### Problem
Would you reproduce the data below exactly, please, leaving out its images?

(Collected data)
- Opening Delimiter -

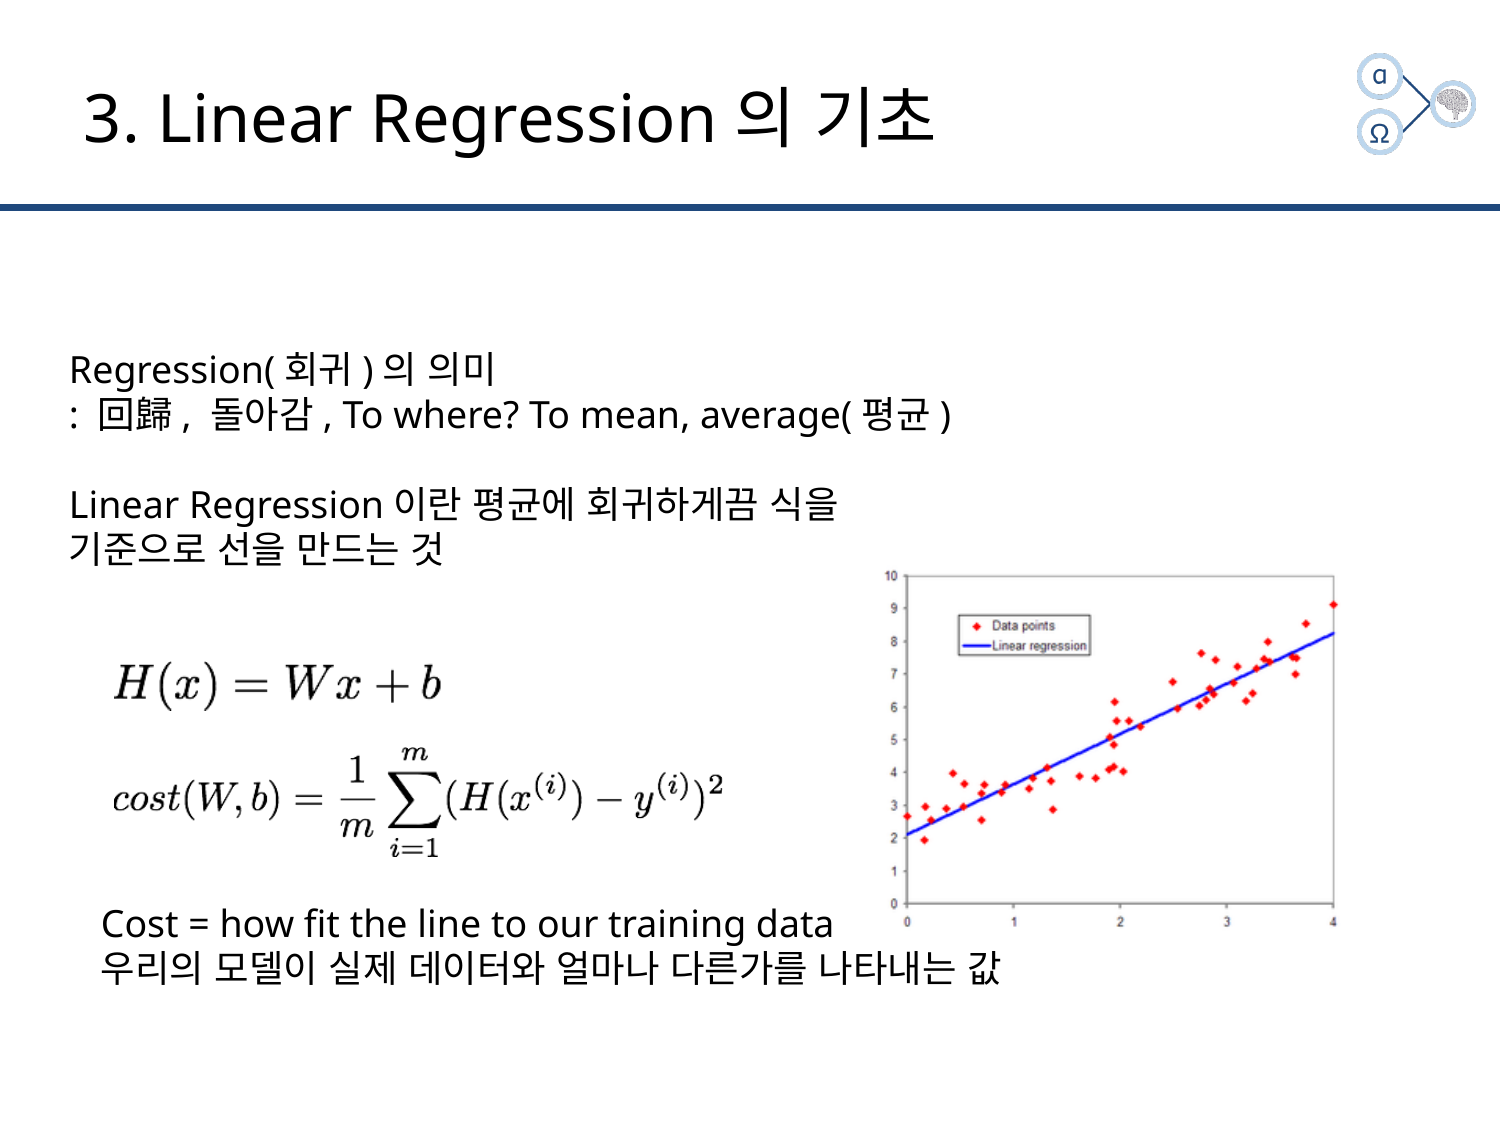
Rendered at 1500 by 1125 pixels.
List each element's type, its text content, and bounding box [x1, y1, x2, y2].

picture [114, 661, 442, 711]
picture [871, 554, 1341, 941]
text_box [100, 747, 1003, 999]
text_box Regression(회귀)의 의미 : 回歸, 돌아감, To where? To mean, average(평균) Linear Regression이란 평균에 회귀하게끔 식을 기준으로 선을 만드는 것 [54, 338, 966, 578]
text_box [1353, 49, 1476, 164]
text_box 3. Linear Regression의 기초 [69, 68, 953, 164]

- Closing Delimiter -

### Answer section
Rendered at 1500 by 1125 pixels.
List each element's type, its text content, and bounding box [x1, y1, x2, y2].

picture [114, 661, 442, 711]
picture [871, 554, 1341, 941]
text_box [100, 747, 1003, 999]
text_box Regression(회귀)의 의미 : 回歸, 돌아감, To where? To mean, average(평균) Linear Regression이란 평균에 회귀하게끔 식을 기준으로 선을 만드는 것 [54, 338, 966, 578]
text_box [1353, 49, 1476, 164]
text_box 3. Linear Regression의 기초 [69, 68, 953, 164]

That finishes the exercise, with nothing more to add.